Fin desarrolla dos líneas argumentales: el retrato de una generación cercana a los 40 años que ha hecho de la amistad el eje de su vida y que ve cómo esta resulta ser una quimera; y la tragedia cósmica del apocalipsis. Ambas tramas se saldan con desigual resultado. La primera, a mi juicio, se ve lastrada por una serie de tópicos que impiden al espectador empatizar con unos personajes estereotipados y unas situaciones ya vistas anteriormente en infinidad de ocasiones. El reencuentro de unos amigos «ahora que casi de todo hace veinte años» (podríamos decir con Gil de Biedma)  supone la enésima glosa de una generación afectada por el «peterpanismo», la crisis de valores éticos y la incapacidad para asumir el pasado. Torregrossa y, seguramente, Monteagudo parecen decirnos que la amistad, como el amor, sólo vive en el recuerdo, los sueños y la imaginación, pero no soporta la realidad. El problema es que los personajes no resultan convincentes porque su dibujo resulta plano y los diálogos flojos y previsibles.
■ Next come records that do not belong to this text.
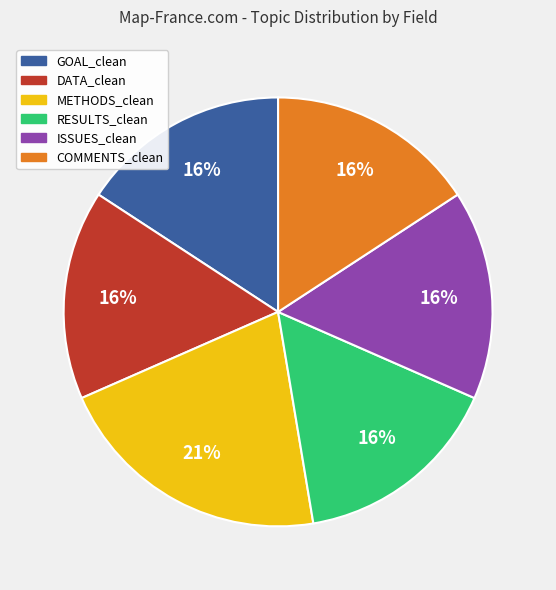

Is it true that COMMENTS_clean is 23% of the pie?

False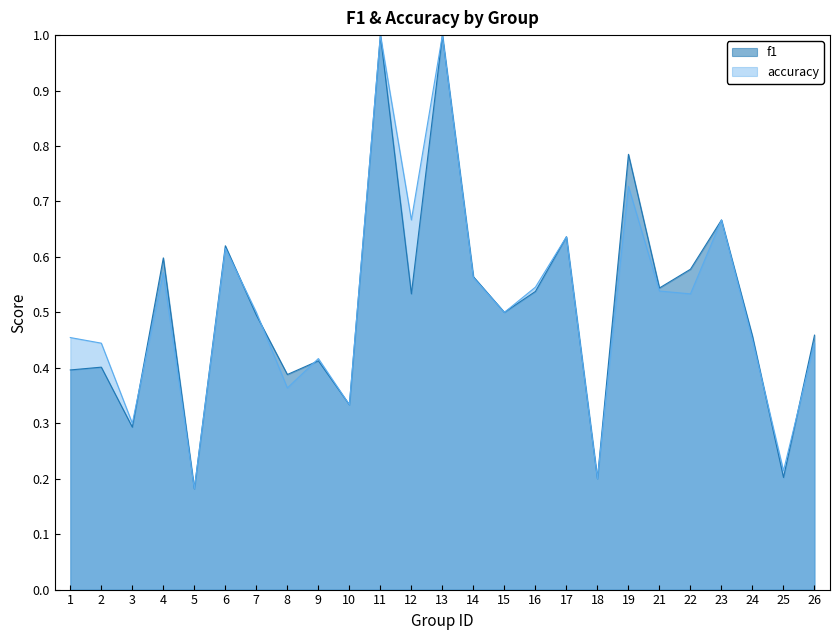

How many lines are shown in the chart?

2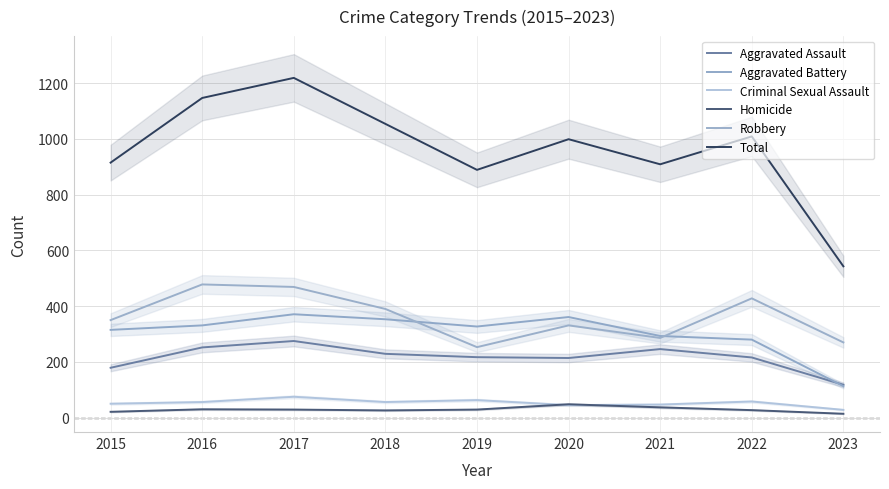

How many data points does each series have?

9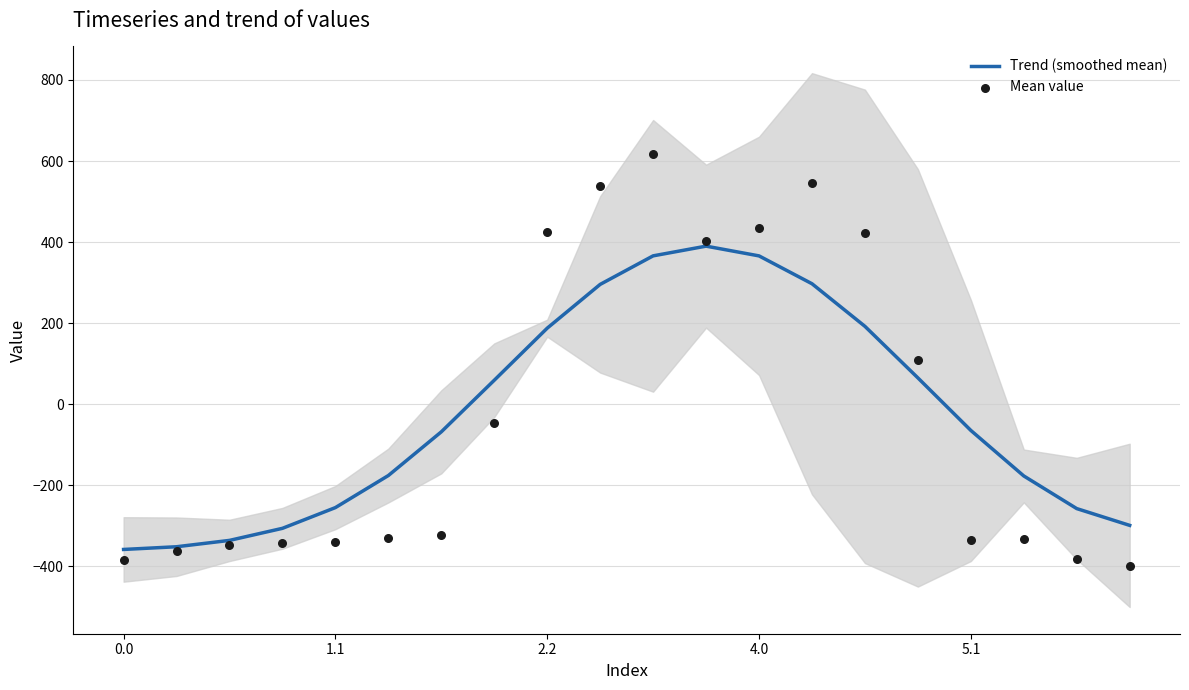

Which series has the largest Y range (max minus min)?

Mean value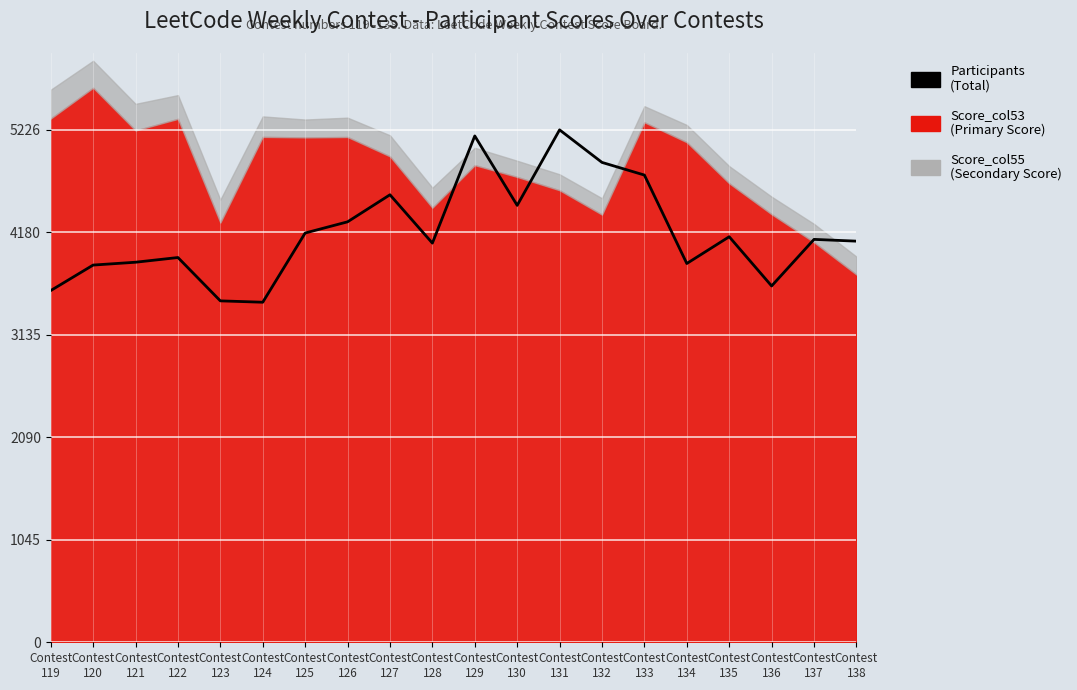

What is the difference between the values at Contest
136 and Contest
123?

152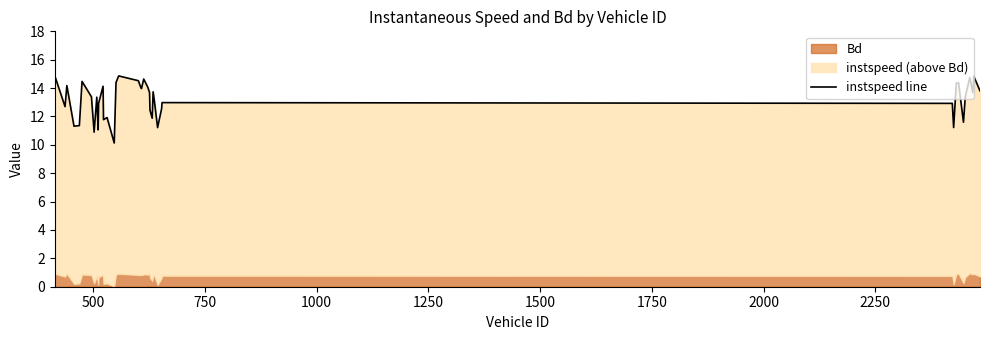

What is the average value?

13.1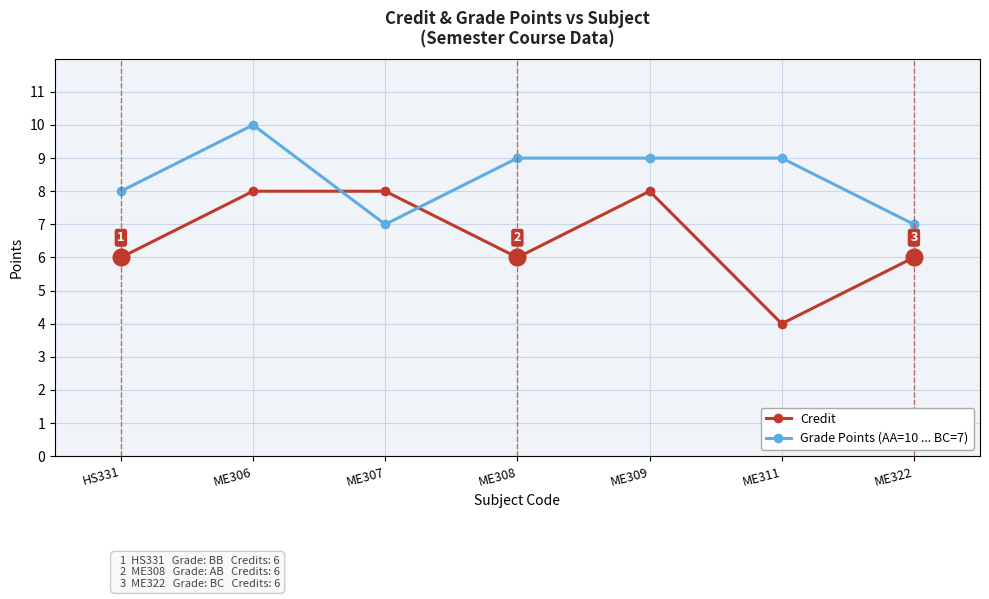

How many intersections are there between Credit and Grade Points (AA=10 ... BC=7)?

2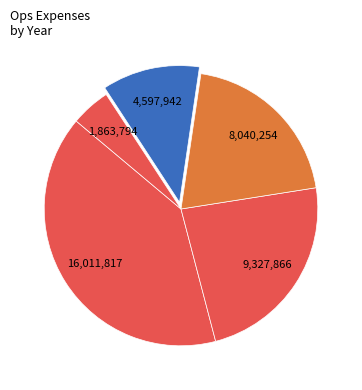

Count the number of slices in the pie.

5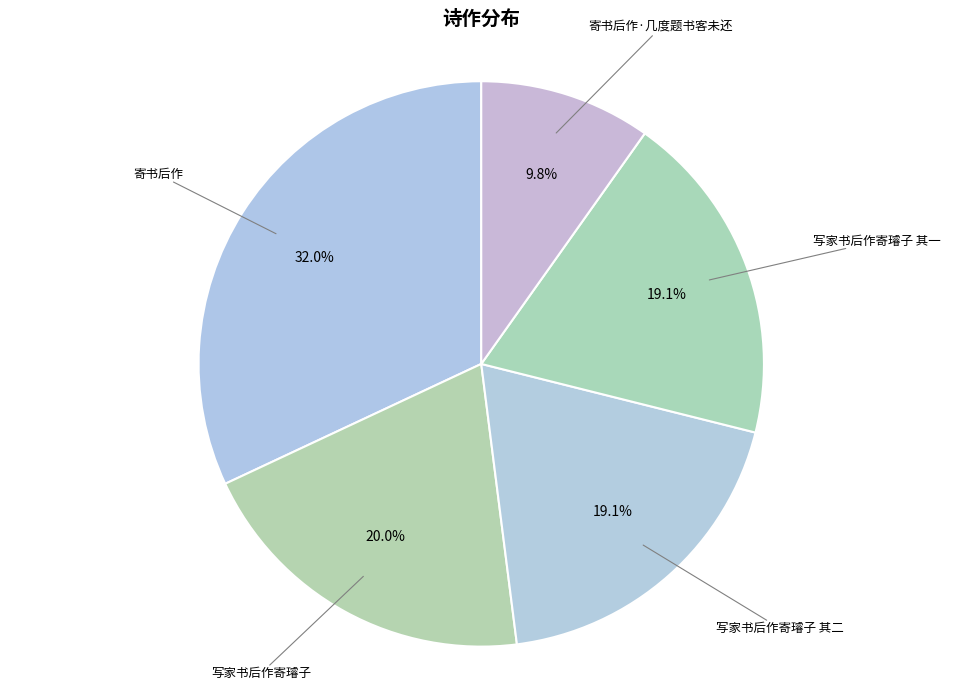

True or false: 写家书后作寄璿子 accounts for 20% of the total.

True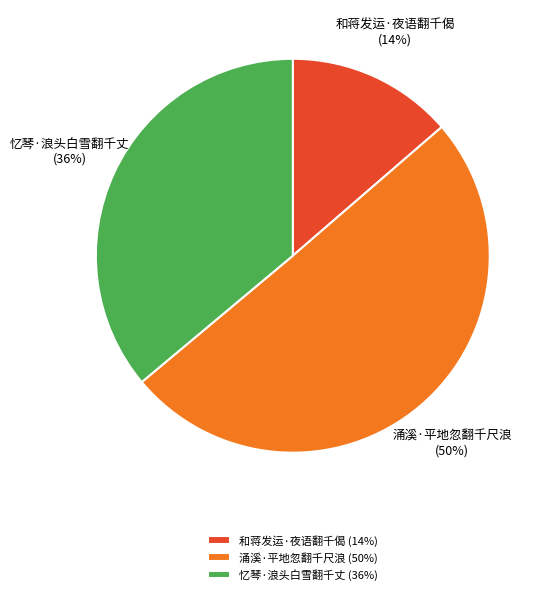

Rank the categories by value from lowest to highest.

和蒋发运·夜语翻千偈, 忆琴·浪头白雪翻千丈, 涌溪·平地忽翻千尺浪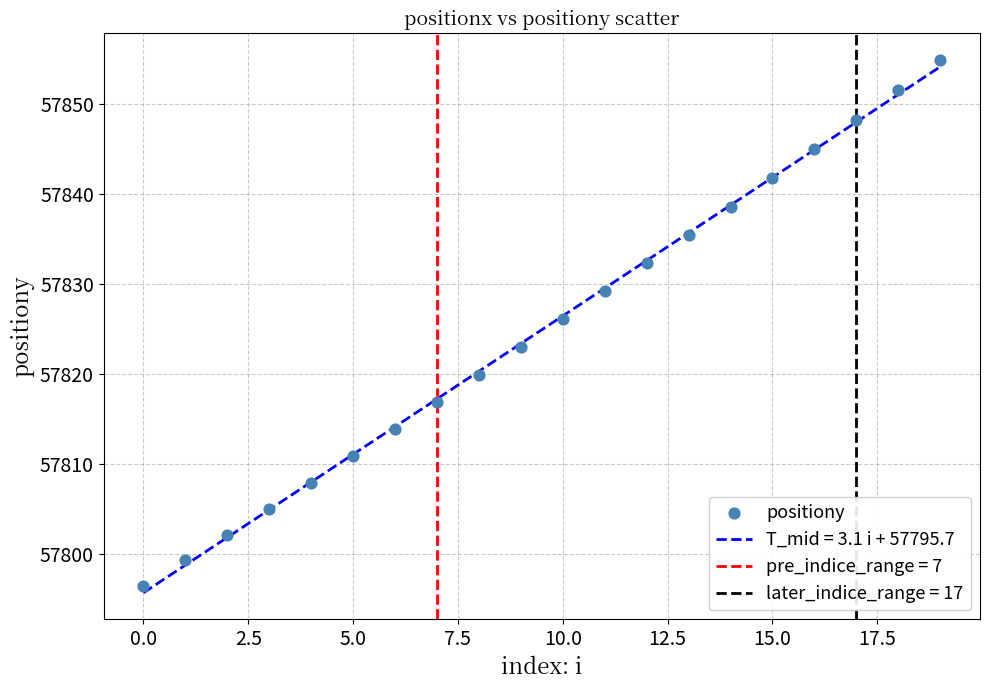

What Y value in the scatter plot is closest to 57825?

57826.1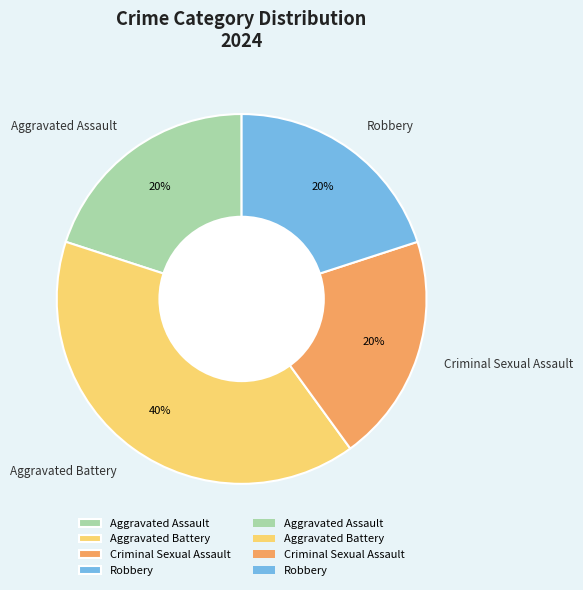

What percentage is the Aggravated Assault slice, to the nearest percent?

20%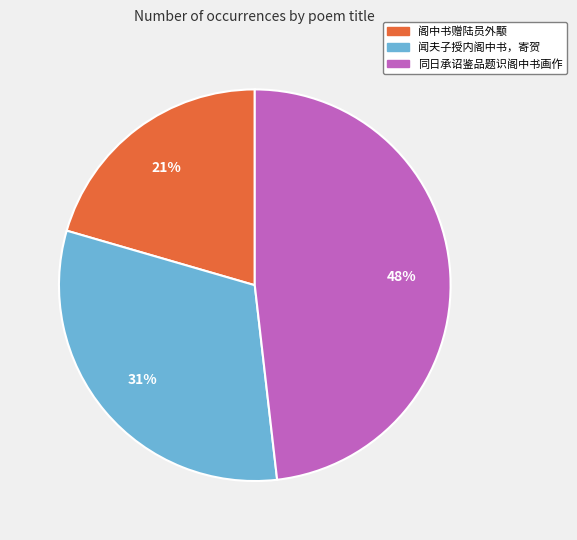

Which category has the biggest portion of the pie?

同日承诏鉴品题识阁中书画作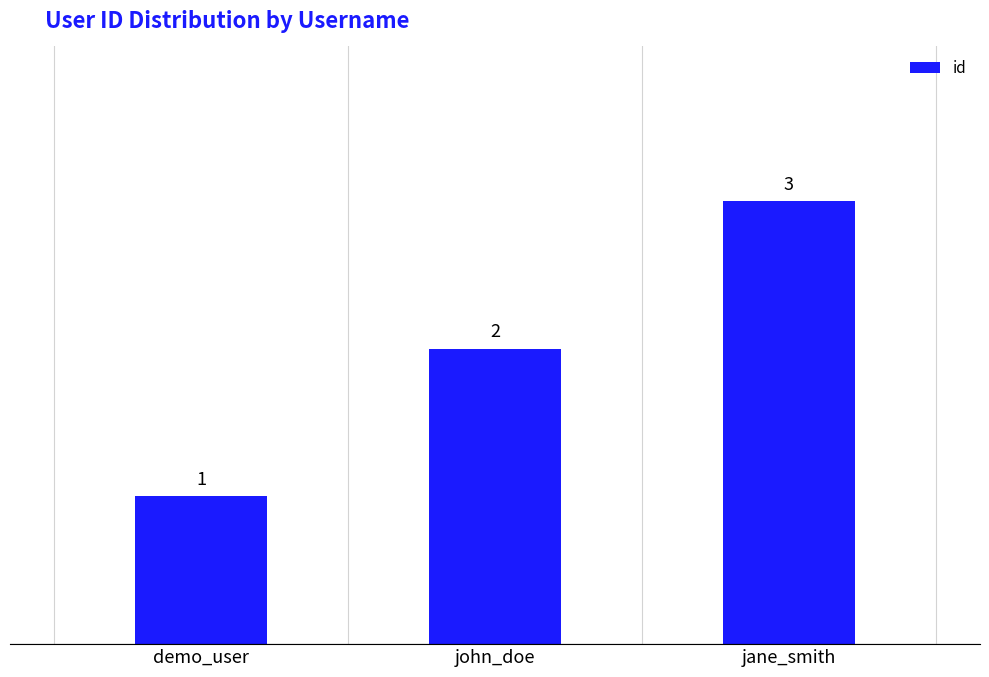

What is the approximate value at demo_user?

1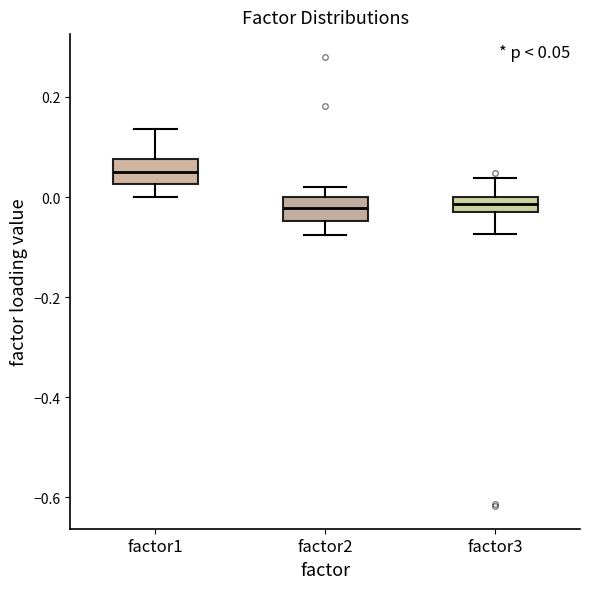

Which box's median line is the highest?

factor1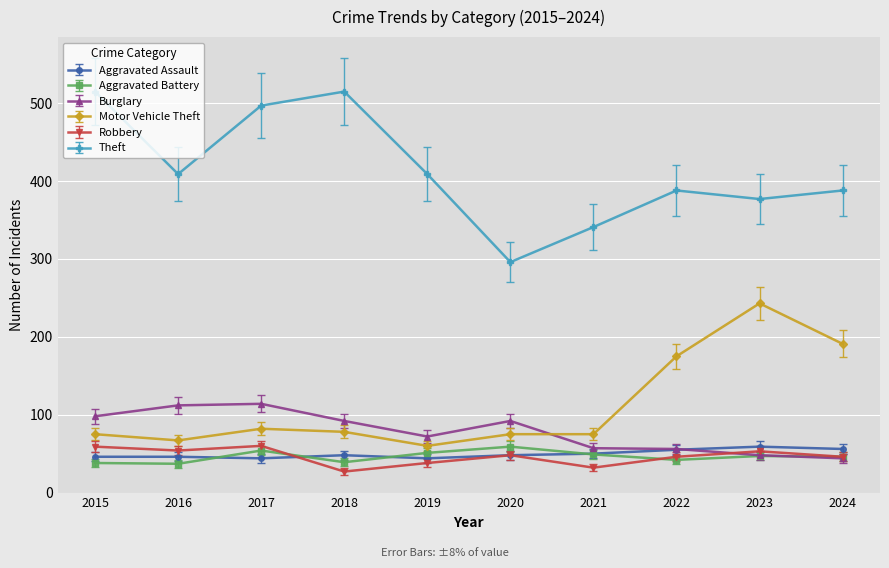

Where is the first local maximum for Aggravated Battery?

2017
La segunda trama, la fantástica, aporta cosas interesantes. La primera de ellas es la muy sugerente idea de dar al apocalipsis una dimensión universal, no sólo terrestre. Así, la primera señal de alarma que se genera en el film sucede cuando uno de los personajes, mirando el cielo nocturno, se da cuenta de que Sirio no está donde debería. En este sentido, el hecho de que esa sea la noche de San Lorenzo y de que los personajes estén esperando ver la «lluvia de estrellas» adquiere una especial significación. Las estrellas que van muriendo lentamente, la desaparición de la luz celeste al tiempo que los seres humanos se desvanecen sin dejar rastro es una idea interesante y de una acertada profundidad poética que podría haber dado mejor resultado si se hubiera optado por una realización más física, con una luz más natural y una planificación, quizá, más pegada a ras de suelo (en este sentido los planos generales aéreos de los personajes caminando por la cresta de la montaña resultan, a mi juicio, completamente desacertados). No obstante, la película se salva no sólo por las virtudes anteriormente señaladas, sino por su sentido del ritmo, sus acertadas elipsis, especialmente en lo tocante a la desaparición de los personajes, y, sobre todo, por su bello final, lleno de sugerencias poéticas y, acaso, metafísicas.